In the entries below, find the line containing "What is the bounding" and the line containing "At what depth is the stage". Copy those two lines and everything between them exactly, and only that.

* Data to use *

____

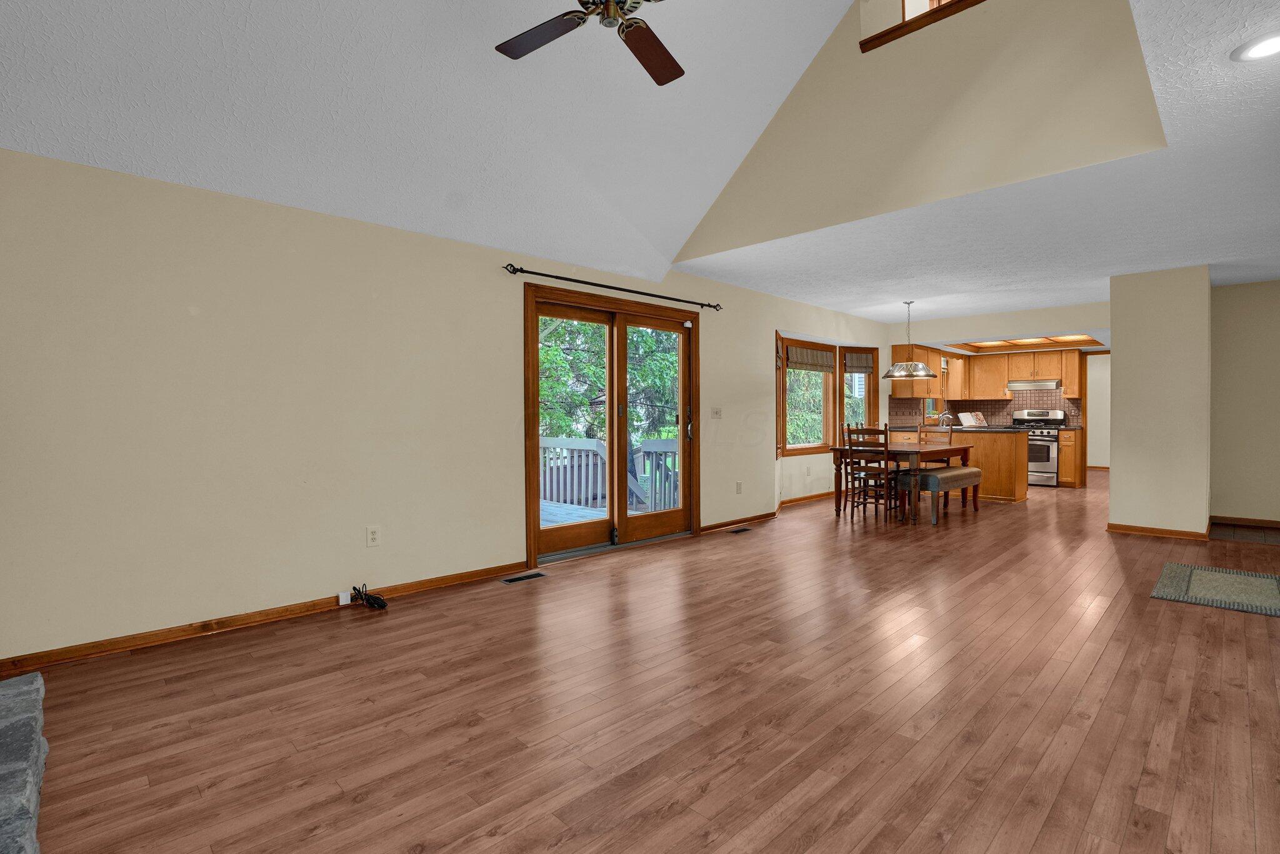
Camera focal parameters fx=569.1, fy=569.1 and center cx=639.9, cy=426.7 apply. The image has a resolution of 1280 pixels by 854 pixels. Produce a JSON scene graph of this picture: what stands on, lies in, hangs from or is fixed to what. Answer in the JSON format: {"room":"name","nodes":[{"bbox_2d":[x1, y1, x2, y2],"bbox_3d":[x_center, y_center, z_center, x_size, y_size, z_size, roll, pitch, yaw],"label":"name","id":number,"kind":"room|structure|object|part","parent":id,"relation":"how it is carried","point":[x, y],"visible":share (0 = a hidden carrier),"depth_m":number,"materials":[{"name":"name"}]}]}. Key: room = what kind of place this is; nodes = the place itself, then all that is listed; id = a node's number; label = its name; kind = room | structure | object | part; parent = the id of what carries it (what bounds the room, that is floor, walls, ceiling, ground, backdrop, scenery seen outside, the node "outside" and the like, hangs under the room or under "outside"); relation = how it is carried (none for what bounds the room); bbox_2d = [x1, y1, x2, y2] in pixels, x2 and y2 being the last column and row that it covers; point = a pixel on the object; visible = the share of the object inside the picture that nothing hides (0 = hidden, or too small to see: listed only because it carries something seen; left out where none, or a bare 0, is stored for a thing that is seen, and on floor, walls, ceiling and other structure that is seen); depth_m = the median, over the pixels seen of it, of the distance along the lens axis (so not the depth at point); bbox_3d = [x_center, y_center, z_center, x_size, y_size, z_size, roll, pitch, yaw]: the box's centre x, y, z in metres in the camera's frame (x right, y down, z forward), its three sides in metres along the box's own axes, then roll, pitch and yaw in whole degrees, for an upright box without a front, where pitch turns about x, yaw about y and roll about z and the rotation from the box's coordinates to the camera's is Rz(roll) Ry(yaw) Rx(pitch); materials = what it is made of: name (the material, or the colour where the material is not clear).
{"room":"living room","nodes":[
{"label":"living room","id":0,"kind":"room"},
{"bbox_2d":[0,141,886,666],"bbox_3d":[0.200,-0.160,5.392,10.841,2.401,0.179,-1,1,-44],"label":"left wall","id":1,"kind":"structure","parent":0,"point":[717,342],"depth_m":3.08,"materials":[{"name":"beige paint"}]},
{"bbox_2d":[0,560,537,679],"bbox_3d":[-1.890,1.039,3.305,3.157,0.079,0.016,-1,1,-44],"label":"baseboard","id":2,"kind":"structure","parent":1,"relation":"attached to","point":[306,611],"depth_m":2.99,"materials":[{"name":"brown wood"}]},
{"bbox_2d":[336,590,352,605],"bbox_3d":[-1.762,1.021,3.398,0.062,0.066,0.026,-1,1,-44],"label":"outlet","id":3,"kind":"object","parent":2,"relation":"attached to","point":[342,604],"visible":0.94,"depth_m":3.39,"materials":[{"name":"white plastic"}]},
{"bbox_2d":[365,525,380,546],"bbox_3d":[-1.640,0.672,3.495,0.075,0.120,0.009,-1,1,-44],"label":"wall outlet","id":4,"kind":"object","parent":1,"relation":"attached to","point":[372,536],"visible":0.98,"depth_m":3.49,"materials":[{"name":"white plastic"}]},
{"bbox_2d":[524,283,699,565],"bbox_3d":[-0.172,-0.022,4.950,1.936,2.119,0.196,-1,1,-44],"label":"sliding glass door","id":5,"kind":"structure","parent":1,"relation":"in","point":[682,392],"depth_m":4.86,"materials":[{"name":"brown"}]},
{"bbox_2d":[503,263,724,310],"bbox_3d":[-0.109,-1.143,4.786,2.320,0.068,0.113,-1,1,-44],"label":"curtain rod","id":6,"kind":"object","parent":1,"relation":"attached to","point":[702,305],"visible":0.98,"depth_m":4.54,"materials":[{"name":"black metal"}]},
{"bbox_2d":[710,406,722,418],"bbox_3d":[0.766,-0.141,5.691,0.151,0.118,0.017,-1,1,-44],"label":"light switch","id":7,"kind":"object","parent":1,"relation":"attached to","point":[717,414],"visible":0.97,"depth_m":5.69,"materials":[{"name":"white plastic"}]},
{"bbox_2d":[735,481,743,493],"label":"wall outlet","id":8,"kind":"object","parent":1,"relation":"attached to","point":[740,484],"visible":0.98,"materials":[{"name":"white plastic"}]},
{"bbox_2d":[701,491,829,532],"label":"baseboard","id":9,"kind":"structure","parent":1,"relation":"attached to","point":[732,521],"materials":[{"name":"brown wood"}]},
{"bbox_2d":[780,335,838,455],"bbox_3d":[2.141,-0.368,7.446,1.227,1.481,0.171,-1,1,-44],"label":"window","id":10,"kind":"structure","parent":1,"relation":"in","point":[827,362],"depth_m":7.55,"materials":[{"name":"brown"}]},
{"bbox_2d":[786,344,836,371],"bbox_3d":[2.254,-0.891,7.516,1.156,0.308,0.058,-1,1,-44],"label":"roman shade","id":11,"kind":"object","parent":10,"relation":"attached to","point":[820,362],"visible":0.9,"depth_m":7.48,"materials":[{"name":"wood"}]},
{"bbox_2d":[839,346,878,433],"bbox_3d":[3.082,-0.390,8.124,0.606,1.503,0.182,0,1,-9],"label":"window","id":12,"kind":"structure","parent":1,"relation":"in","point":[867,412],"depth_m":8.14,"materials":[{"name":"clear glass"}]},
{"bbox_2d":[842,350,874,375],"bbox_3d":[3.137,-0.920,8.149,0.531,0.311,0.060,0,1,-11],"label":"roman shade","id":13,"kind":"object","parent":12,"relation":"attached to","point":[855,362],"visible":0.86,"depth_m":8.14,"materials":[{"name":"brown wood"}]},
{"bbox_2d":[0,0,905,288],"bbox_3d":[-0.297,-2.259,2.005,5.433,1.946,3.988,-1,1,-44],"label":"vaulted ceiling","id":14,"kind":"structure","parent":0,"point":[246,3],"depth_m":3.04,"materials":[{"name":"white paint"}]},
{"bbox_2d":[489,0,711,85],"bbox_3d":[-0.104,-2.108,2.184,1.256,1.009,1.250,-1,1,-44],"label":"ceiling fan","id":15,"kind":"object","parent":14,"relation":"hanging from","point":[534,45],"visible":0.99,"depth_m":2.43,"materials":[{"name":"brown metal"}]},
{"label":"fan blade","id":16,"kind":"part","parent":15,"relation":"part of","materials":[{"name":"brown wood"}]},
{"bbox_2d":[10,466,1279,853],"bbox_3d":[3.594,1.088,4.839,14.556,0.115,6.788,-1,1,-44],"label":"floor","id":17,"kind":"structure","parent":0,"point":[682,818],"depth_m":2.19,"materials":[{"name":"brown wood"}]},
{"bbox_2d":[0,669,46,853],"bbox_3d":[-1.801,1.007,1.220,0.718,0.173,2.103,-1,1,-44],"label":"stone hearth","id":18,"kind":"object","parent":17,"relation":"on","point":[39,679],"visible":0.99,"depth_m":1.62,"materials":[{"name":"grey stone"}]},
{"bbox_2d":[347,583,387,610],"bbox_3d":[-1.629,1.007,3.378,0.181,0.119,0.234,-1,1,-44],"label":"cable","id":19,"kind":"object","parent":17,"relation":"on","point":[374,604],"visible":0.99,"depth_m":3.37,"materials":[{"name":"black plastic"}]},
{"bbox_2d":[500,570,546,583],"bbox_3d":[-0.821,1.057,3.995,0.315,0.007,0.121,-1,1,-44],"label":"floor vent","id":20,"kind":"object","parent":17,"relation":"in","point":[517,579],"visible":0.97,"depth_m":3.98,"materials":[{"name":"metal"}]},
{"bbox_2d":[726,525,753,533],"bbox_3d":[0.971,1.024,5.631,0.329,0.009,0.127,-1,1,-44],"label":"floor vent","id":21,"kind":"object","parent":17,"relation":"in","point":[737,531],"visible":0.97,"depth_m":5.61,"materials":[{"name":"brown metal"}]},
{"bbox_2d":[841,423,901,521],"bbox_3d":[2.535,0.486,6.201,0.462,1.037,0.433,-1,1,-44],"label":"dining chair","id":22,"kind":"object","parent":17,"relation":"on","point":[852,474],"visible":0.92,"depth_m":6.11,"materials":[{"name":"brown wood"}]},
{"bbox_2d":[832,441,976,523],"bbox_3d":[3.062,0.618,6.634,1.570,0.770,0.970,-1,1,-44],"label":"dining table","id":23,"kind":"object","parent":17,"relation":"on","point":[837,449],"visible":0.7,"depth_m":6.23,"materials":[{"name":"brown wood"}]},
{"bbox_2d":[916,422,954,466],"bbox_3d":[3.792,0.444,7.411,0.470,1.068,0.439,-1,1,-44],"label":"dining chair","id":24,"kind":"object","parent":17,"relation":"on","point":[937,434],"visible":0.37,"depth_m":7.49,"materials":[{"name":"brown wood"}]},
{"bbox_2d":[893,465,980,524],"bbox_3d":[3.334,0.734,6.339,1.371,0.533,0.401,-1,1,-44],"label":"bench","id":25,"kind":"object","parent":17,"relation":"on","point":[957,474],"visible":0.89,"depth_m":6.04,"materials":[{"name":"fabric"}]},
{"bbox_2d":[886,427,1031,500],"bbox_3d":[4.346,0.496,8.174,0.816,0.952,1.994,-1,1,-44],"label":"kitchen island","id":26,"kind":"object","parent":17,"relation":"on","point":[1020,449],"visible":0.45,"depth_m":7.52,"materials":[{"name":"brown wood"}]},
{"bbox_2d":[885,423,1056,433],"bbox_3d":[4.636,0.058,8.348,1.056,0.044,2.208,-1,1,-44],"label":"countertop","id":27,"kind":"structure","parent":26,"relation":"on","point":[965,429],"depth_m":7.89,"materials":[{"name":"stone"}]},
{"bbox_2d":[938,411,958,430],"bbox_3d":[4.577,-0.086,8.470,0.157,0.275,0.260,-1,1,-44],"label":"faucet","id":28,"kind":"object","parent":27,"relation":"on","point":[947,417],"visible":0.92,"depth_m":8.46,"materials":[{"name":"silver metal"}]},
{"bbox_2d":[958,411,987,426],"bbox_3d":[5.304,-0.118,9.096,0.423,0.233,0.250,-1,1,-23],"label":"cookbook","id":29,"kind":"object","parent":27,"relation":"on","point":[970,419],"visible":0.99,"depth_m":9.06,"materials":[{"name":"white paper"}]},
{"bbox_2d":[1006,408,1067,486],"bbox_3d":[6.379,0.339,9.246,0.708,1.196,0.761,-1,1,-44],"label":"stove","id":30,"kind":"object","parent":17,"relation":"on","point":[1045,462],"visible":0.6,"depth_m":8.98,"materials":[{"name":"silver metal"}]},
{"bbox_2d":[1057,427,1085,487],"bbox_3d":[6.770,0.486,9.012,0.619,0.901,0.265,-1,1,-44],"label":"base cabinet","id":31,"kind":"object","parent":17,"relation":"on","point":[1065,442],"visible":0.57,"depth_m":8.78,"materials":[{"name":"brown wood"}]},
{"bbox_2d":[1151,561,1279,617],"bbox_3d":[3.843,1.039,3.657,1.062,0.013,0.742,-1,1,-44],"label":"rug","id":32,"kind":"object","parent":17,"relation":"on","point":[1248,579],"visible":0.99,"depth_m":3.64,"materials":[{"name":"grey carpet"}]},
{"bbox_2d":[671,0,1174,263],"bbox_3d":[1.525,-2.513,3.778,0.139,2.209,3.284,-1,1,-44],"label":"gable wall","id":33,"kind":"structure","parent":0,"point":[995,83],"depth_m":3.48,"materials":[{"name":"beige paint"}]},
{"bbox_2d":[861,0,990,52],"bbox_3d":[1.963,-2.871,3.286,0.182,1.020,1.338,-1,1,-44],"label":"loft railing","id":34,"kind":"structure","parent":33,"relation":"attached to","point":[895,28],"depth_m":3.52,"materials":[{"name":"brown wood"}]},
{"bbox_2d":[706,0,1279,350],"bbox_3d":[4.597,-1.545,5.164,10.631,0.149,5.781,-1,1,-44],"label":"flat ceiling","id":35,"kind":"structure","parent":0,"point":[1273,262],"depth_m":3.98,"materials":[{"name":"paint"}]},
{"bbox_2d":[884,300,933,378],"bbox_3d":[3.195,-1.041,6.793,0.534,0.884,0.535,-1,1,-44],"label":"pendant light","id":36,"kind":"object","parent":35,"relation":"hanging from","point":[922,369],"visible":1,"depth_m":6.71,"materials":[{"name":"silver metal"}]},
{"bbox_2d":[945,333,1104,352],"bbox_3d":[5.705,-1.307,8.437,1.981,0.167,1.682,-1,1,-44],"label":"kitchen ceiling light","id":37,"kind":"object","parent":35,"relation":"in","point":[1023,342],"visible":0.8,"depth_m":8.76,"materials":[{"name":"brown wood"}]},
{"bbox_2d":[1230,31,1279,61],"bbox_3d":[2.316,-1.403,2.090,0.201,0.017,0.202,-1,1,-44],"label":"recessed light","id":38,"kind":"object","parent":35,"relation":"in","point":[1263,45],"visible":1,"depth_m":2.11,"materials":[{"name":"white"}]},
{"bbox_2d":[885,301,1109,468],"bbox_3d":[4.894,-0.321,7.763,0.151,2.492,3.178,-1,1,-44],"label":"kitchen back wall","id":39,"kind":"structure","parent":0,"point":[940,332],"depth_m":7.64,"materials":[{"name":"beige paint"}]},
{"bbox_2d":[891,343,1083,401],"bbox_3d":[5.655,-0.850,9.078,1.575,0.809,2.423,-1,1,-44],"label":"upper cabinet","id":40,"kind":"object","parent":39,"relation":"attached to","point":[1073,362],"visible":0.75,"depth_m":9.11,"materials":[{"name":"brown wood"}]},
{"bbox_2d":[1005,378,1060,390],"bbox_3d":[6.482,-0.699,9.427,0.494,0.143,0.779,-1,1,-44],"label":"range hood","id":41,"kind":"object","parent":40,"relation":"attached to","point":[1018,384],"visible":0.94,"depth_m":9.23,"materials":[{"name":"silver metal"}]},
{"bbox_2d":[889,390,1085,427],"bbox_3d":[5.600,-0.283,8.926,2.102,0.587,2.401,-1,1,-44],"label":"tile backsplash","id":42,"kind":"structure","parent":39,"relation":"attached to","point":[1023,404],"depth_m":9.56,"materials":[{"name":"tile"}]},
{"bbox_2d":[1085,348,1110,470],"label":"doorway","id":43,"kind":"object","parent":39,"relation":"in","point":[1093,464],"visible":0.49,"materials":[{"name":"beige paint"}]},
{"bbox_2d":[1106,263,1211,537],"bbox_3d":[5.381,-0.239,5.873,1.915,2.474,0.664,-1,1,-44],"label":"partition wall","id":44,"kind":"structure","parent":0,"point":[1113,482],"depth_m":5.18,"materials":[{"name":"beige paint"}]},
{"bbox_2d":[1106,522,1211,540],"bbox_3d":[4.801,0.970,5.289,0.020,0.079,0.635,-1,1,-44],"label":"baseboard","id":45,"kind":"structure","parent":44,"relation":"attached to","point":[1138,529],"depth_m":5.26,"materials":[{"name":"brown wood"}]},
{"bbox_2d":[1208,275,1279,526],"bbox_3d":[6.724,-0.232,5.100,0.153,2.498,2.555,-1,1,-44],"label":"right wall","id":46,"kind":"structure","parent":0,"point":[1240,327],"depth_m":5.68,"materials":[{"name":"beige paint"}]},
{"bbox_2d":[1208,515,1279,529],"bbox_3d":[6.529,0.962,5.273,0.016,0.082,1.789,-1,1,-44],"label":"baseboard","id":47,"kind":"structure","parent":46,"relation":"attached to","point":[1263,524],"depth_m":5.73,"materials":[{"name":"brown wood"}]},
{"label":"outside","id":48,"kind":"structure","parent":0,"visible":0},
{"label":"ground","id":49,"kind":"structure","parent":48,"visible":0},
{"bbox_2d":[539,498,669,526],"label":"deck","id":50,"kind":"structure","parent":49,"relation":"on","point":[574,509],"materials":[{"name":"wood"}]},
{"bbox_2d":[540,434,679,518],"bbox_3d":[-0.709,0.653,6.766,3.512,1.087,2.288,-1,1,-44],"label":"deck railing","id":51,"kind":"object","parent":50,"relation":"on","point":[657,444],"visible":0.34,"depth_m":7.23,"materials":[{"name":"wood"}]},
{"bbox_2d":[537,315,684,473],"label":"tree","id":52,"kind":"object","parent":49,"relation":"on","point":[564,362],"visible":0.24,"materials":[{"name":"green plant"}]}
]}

____

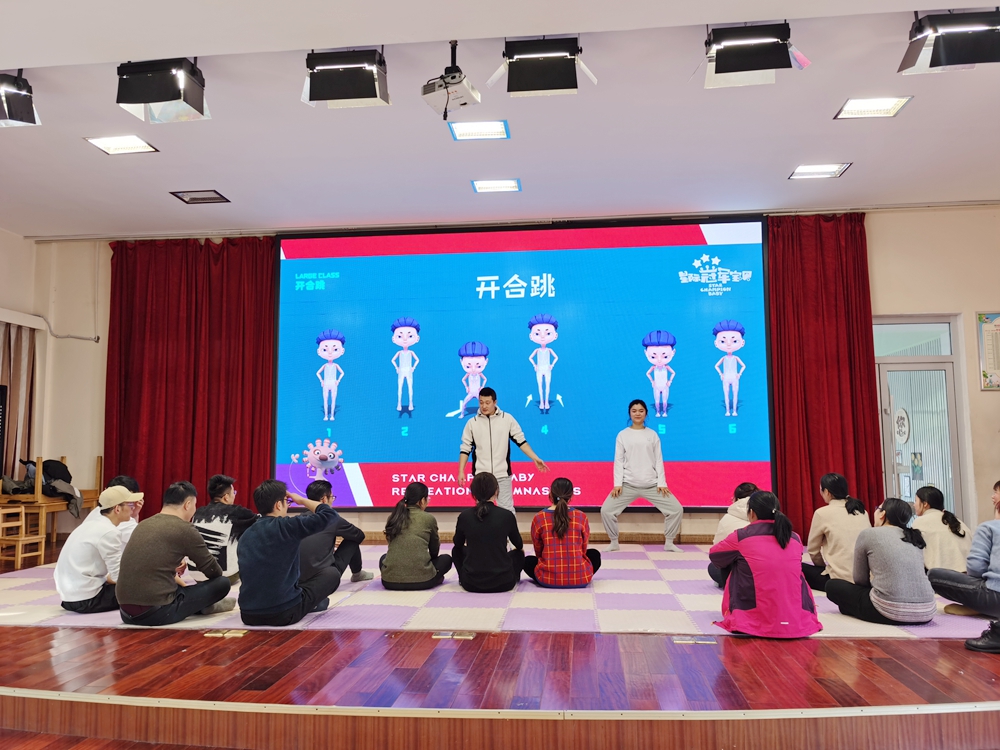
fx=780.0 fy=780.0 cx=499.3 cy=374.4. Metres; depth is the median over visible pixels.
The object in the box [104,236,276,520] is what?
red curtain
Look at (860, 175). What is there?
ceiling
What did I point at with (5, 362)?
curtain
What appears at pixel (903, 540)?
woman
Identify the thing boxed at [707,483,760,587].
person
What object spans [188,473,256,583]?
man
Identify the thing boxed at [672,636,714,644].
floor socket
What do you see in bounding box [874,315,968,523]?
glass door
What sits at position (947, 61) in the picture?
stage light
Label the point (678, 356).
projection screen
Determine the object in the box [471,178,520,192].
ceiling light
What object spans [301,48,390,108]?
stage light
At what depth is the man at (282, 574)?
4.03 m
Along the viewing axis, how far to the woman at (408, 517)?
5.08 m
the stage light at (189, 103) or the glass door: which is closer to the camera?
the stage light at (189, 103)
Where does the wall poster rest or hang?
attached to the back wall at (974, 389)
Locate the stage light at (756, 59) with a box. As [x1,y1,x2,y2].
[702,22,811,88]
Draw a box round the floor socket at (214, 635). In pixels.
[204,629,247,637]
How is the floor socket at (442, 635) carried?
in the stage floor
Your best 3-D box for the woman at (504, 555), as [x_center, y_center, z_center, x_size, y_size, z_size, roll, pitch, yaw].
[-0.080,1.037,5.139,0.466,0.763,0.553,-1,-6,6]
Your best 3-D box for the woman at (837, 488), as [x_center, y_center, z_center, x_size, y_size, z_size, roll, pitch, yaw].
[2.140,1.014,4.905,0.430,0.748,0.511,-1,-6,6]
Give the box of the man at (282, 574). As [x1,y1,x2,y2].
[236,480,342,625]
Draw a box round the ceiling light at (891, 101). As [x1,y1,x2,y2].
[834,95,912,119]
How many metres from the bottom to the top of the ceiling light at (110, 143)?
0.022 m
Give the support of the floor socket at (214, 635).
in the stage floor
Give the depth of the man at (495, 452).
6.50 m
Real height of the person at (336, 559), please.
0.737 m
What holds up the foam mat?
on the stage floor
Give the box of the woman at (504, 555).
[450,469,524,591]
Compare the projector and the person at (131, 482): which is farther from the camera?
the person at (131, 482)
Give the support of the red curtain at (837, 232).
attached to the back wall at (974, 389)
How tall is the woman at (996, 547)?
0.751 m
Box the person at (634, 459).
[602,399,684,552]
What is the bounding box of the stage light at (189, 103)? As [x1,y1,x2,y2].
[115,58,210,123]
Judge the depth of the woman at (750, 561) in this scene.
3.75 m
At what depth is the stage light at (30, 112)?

____

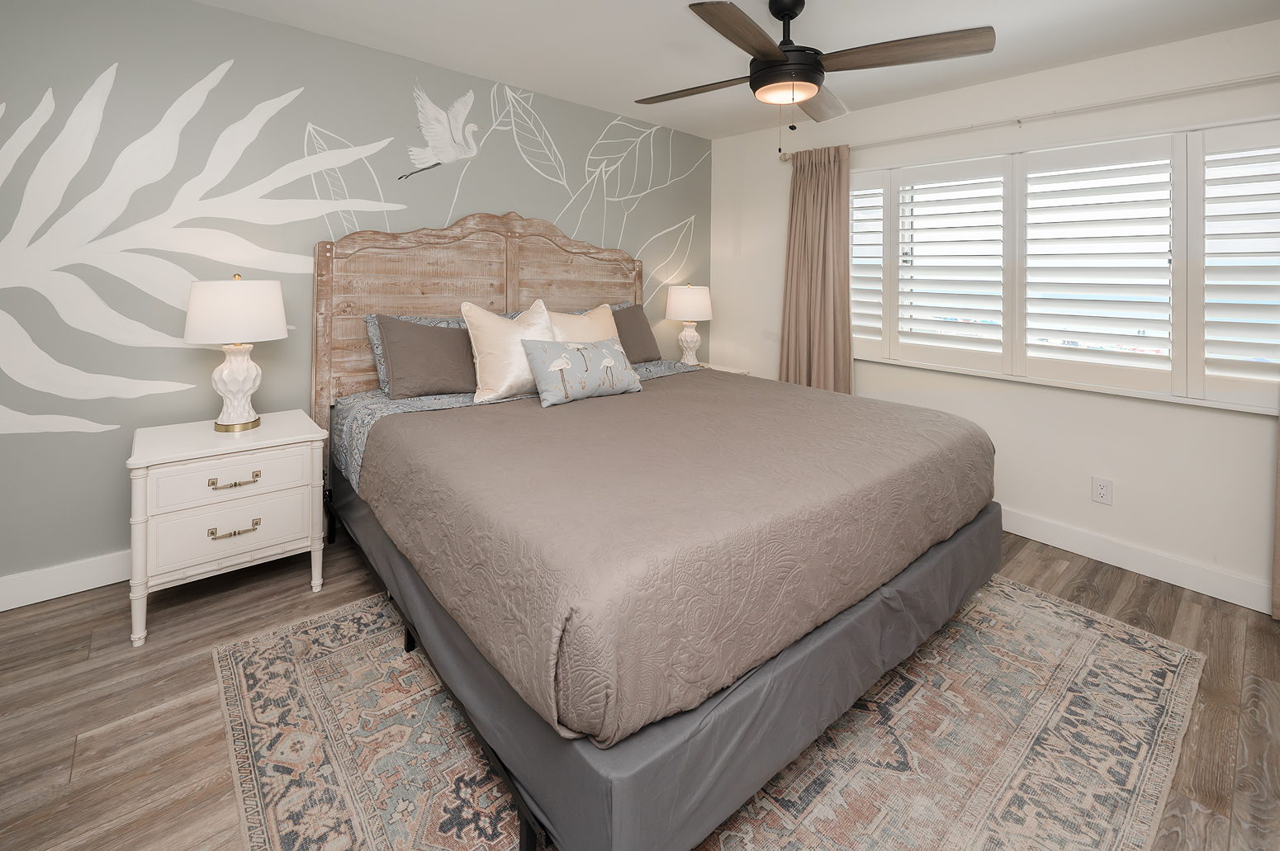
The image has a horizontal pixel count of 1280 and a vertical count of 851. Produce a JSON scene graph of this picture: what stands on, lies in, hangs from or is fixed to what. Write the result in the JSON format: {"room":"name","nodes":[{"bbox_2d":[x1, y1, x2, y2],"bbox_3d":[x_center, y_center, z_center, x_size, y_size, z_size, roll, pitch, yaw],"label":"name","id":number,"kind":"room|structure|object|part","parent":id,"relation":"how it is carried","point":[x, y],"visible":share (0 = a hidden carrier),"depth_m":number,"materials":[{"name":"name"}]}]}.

____

* Output below *
What is the bounding box of the stage light at (189, 103)? As [x1,y1,x2,y2].
[115,58,210,123]
Judge the depth of the woman at (750, 561) in this scene.
3.75 m
At what depth is the stage light at (30, 112)?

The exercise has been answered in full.